Сидевший впереди Василий Асмус обернулся ко мне – и, весь лучась широко раскрытыми глазами, сквозь очки, – из зрачков, из души, – сказал мне совершенно по-детски, отрыто и прямо:
– У вас очень хорошие стихи.
– Спасибо! – ответил я ему.
И вдруг увидел – какой же это светлый человек!
Вот бывает ведь такое – свет его увидел.
Более того, я мгновенно понял: уж он-то мои стихи – понимает.
Ощущение это выразить трудно. Понимание такое – вещь редкостная. И чувствуешь его – сразу. Чуешь – правду его. Тон его. Дух его. Видишь – свет понимания. Подлинного, Человеческого. Принимаешь его – и хранишь в себе. Оберегаешь от ненужных вторжений. Защищаешь – порой как воин. Знаешь: есть понимание. И светлее с ним жить на земле.
Вася Асмус был – воплощенное в живом, в живейшем человеке, в таком, каких очень мало, в таком, которого вдруг открываешь для себя, словно великое географическое открытие совершаешь, словно материк новый открываешь, а может, и планету, звезду открываешь, и уже кажется тебе, нет, уже веришь, уже знаешь, что так вот все и должно было произойти, – воплощенное в земном, но с несомненным отношением к вселенской жизни, человеке, со светом звездным в человеке, – понимание.
Он сидел совсем рядом, чуть впереди меня. И все, совершенно все в мире – видел, слышал и понимал.
Вечер продолжался.
Немного мешали слушать пролетающие наверху дельтапланы с моторчиками. Но их назойливое жужжание старались не замечать.
Очень хорошо говорил Валентин Цветков, астроном, глава издательства «Пан». Тоже старый коктебелец, он готовил к изданию книгу статей о Волошине.
Выступал и Саша Гусев. Он прочитал фрагменты своей статьи, посвященной Волошину. Волновался, конечно. В своем мешковатом балахоне походил он на увеличенного Карлсона. Такая схожесть с известным персонажем вызвала в публике симпатию.
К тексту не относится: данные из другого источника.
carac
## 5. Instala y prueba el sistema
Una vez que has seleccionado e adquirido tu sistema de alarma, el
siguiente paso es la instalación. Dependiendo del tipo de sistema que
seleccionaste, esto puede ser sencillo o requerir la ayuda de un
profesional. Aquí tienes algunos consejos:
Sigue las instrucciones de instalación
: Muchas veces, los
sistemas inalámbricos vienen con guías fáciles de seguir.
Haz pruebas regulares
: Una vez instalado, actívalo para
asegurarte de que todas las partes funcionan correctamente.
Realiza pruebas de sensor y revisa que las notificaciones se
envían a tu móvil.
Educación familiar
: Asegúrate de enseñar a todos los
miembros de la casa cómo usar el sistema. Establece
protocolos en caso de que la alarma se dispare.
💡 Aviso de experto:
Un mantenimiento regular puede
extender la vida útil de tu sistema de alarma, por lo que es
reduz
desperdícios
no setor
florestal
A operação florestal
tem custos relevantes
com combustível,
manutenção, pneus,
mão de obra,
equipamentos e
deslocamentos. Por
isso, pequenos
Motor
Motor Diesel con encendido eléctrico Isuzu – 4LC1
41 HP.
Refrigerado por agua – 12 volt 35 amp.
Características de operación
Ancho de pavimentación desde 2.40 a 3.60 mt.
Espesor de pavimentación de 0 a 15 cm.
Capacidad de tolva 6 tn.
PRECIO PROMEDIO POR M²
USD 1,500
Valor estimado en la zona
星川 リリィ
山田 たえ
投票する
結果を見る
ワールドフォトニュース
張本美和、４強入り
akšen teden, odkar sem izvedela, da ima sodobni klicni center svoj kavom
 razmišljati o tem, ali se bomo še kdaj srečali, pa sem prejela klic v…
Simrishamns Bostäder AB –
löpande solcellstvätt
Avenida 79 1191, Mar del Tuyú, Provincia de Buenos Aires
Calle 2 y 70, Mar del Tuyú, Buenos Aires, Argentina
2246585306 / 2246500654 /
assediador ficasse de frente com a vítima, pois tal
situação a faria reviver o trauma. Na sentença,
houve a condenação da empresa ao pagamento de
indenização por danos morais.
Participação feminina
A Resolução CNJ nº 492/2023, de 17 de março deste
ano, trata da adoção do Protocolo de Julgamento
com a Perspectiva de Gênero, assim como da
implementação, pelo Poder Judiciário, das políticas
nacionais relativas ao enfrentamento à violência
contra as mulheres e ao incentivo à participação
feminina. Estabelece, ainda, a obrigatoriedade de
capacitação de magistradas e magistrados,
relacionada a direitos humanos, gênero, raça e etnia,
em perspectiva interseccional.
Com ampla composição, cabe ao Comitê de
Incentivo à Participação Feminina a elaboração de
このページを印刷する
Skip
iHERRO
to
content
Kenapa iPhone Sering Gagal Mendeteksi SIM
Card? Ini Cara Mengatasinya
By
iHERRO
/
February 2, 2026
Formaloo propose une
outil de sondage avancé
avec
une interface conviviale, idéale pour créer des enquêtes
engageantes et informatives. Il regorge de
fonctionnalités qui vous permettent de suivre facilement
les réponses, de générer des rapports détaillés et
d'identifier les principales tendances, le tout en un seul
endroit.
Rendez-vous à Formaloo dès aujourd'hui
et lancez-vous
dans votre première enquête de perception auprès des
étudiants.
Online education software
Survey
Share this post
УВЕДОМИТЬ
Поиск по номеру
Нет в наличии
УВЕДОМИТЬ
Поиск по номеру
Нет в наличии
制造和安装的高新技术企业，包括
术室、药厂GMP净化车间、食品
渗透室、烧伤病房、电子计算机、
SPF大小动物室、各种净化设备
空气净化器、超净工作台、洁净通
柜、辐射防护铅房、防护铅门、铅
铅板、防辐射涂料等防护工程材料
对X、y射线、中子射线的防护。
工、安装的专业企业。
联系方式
Но с интересом были выслушаны и Сашины соображения о Волошине.
Светлана Федоровна Синицына, внучка коктебельского священника, друга и соседа Волошиных, замечательно рассказывала о том, как раньше отмечались именины Максимилиана Александровича. Говорила как по писаному. Ей давно надо воспоминания свои записать. Помнит и знает она очень многое. Она рассказывала, увлеченно, темпераментно, с явным подъемом, вся помолодев, забыв о своем возрасте, – а передо мною оживали те люди, которых она знала, видела, помнила: Волошин с Марией Степановной, Андрей Белый, Габричевские и многие другие друзья и гости этого единственного в своем роде, неповторимого дома.
Вечер закончился.
Мы разговорились с Асмусом.
Я вспомнил, как в семидесятых сходил он по трапу с катера на причал. Впереди, целеустремленная, загорелая, тоненькая, в купальнике-бикини, Марина Аджубей, бывшая его жена. А за ней – Вася, стройный, худой, вежливый, резко выделяющийся из толпы, ну прямо – ходячий луч света в очках. Воительница Марина – и сама доброта, ум, обаяние, внимание – Вася.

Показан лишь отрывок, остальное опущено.